With the 20-750-UFB-1 installed and an encoder mounted on the motor, the drive knows the actual rotor speed to encoder resolution on every control cycle. Speed regulation tightens dramatically — typical closed-loop speed regulation is ±0.01% or better, versus ±0.5–1% for SVC. At low speeds (below 5 Hz), where SVC struggles to maintain stable torque, closed-loop vector delivers full rated torque down to near-zero speed. This opens the drive to applications that SVC cannot handle: winders maintaining constant web tension, extruders holding precise screw speed under varying material viscosity, cranes and hoists needing full torque at standstill.
Installation and Wiring
The card slides into a designated option card slot on the 755 drive and locks with a retention clip — no tools required. The feedback device connects via the HD15 (15-pin D-sub) connector on the card face. Pre-made feedback cable assemblies are available for common motor and encoder combinations; for custom assemblies, follow the pinout in the card's installation instructions precisely.
- Use shielded cable for all feedback signals. Connect the shield at the drive end only to prevent ground loops. At high encoder frequencies (above 100 kHz), poor shielding causes noise-induced count errors that appear as speed hunting or position errors in the drive.
- Keep encoder cable separate from motor power cables and other power wiring. Running feedback and motor power in the same conduit is the most common cause of encoder noise problems on new installations.
- For TTL encoders, verify the 5V encoder supply current draw is within the card's supply current limit. Encoders drawing more than the card's supply rating need an external 5V supply — the card's supply is for the encoder only, not for additional loads on the cable.
- After installation, set the encoder type, line count (for incremental), and word length (for SSI) in the drive parameters before running autotune. Incorrect feedback configuration causes the drive to misinterpret speed data and potentially run unstably.
FAQ
Q: Does installing this card automatically enable closed-loop vector control?
The card provides the hardware interface, but closed-loop vector mode must be selected in the drive's control mode parameter and the feedback parameters must be configured correctly.

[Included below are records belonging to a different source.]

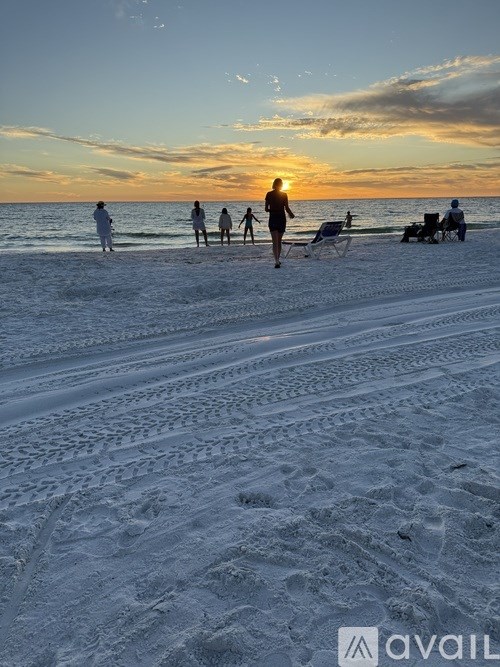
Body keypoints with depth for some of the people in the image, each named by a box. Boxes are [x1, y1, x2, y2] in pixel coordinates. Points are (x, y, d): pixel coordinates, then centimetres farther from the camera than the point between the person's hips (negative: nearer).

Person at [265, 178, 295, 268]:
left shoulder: (269, 194, 0)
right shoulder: (284, 195, -2)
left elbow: (266, 209, 1)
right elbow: (287, 208, -8)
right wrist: (291, 214, 11)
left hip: (272, 219, 0)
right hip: (282, 218, 1)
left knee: (275, 242, -6)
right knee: (279, 241, 14)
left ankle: (276, 261, -22)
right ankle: (277, 260, 20)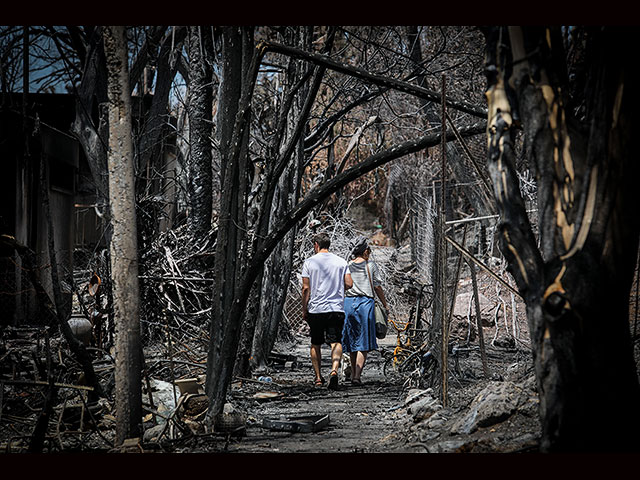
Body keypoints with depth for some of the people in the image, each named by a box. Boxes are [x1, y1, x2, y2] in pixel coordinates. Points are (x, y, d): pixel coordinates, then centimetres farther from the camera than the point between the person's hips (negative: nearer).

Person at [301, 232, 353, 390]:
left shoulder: (309, 262, 0)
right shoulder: (341, 262, 5)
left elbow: (306, 288, -3)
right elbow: (349, 284, 0)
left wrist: (304, 309, 5)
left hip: (316, 308, -1)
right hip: (337, 308, 1)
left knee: (316, 344, 13)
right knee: (336, 342, -5)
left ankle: (318, 377, 16)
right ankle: (334, 370, -29)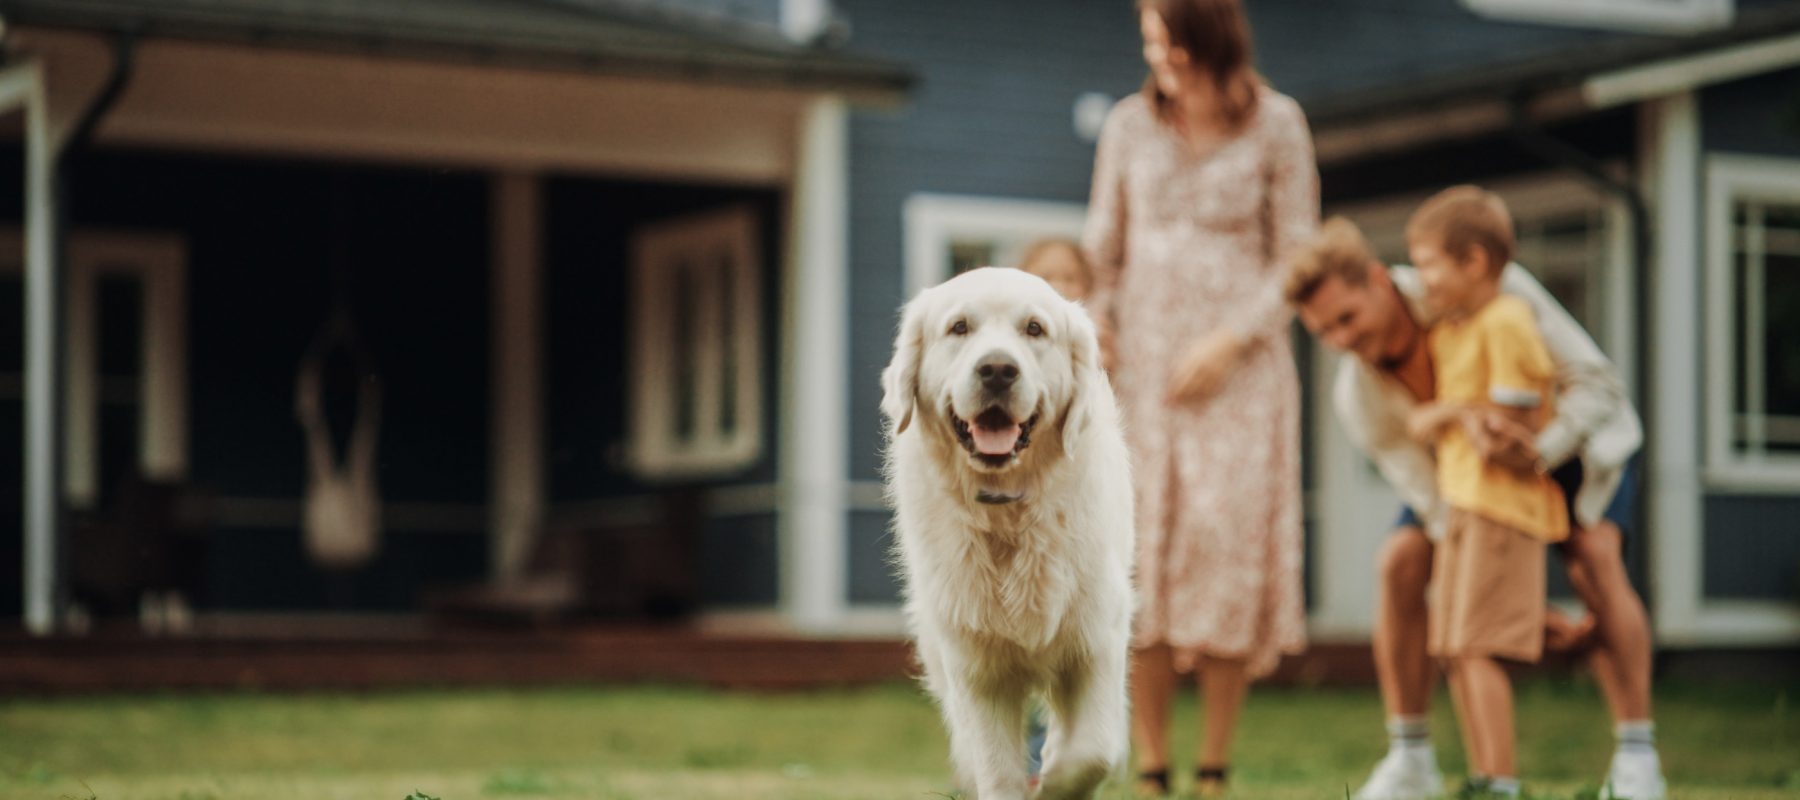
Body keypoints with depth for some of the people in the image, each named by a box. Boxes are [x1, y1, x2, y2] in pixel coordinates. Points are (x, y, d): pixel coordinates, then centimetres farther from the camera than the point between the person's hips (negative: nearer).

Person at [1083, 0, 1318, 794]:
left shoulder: (1276, 124, 0)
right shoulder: (1130, 124, 6)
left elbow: (1297, 259, 0)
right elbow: (1104, 251, 12)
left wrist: (1232, 341, -12)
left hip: (1239, 366, -2)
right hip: (1143, 361, 2)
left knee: (1228, 553, -8)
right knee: (1138, 551, -5)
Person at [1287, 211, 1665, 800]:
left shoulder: (1493, 287, -37)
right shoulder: (1359, 401, -27)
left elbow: (1596, 381, -32)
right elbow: (1441, 509, -25)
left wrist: (1539, 450, -51)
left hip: (1576, 436, -3)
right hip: (1478, 460, 3)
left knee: (1593, 557, -28)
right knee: (1401, 563, -18)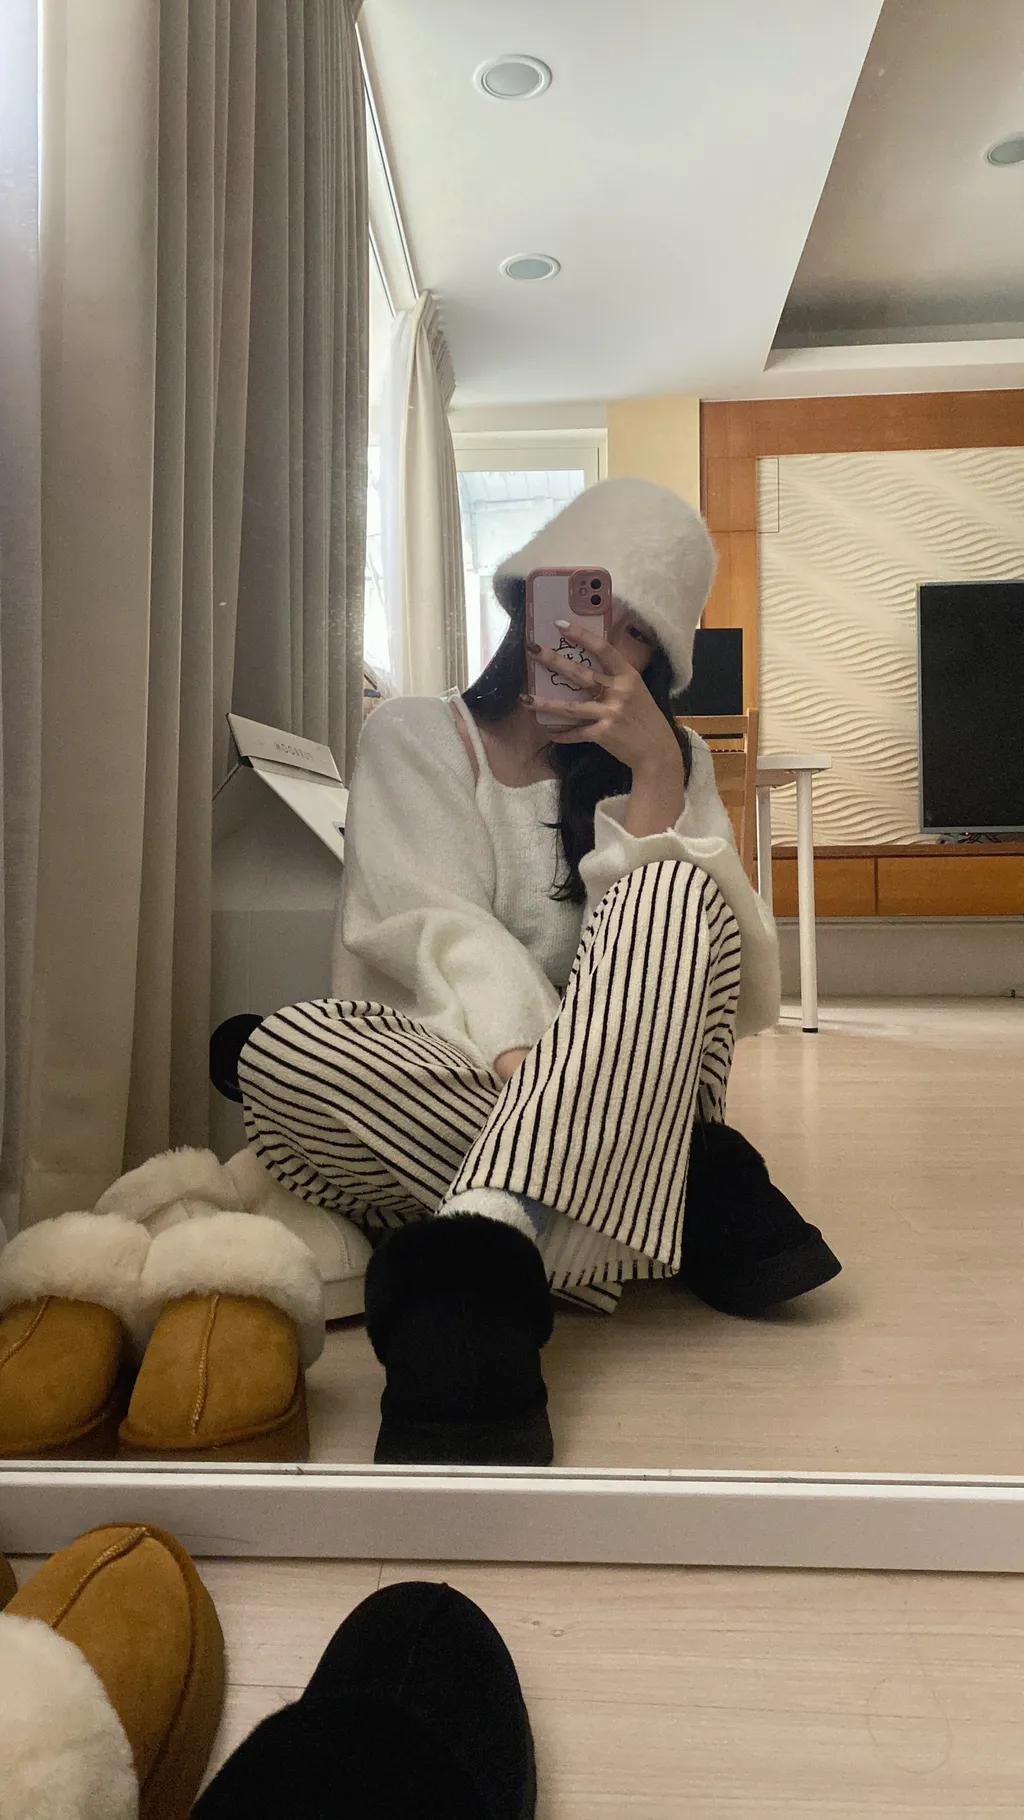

Installing the card alone doesn't change the control mode — the parameter change and an autotune are also required.
Q: Can the simulation output be used to feed encoder data to another device?
Yes. The encoder simulation output (A, B, Z) generates a TTL-level incremental encoder signal based on the drive's measured speed. This can feed an external PLC counter module, a secondary drive for electronic gearing, or a motion controller that needs position feedback from the driven axis.
Q: Which option card slot does this card occupy on the 755 drive?
The 755 series has multiple option card slots with specific assignments for different card types. The 20-750-UFB-1 installs in the designated feedback card slot — consult the 755 drive's option card installation guide for the correct slot assignment for the specific drive frame size in use.
Q: Can both an encoder and a resolver be connected simultaneously?
No. The card has one feedback input port configured for one feedback type at a time. Only one feedback device can be active per card. If two feedback devices are needed (unusual in most applications), a second feedback card would be required in a separate option slot.
Q: Is an autotune required after installing this card?
Yes. Switching from sensorless vector to closed-loop vector mode requires a rotating autotune to accurately characterize the motor with feedback. Static autotune is not sufficient for closed-loop flux vector. The motor must be able to spin freely (decoupled from load if necessary) during the rotating autotune procedure.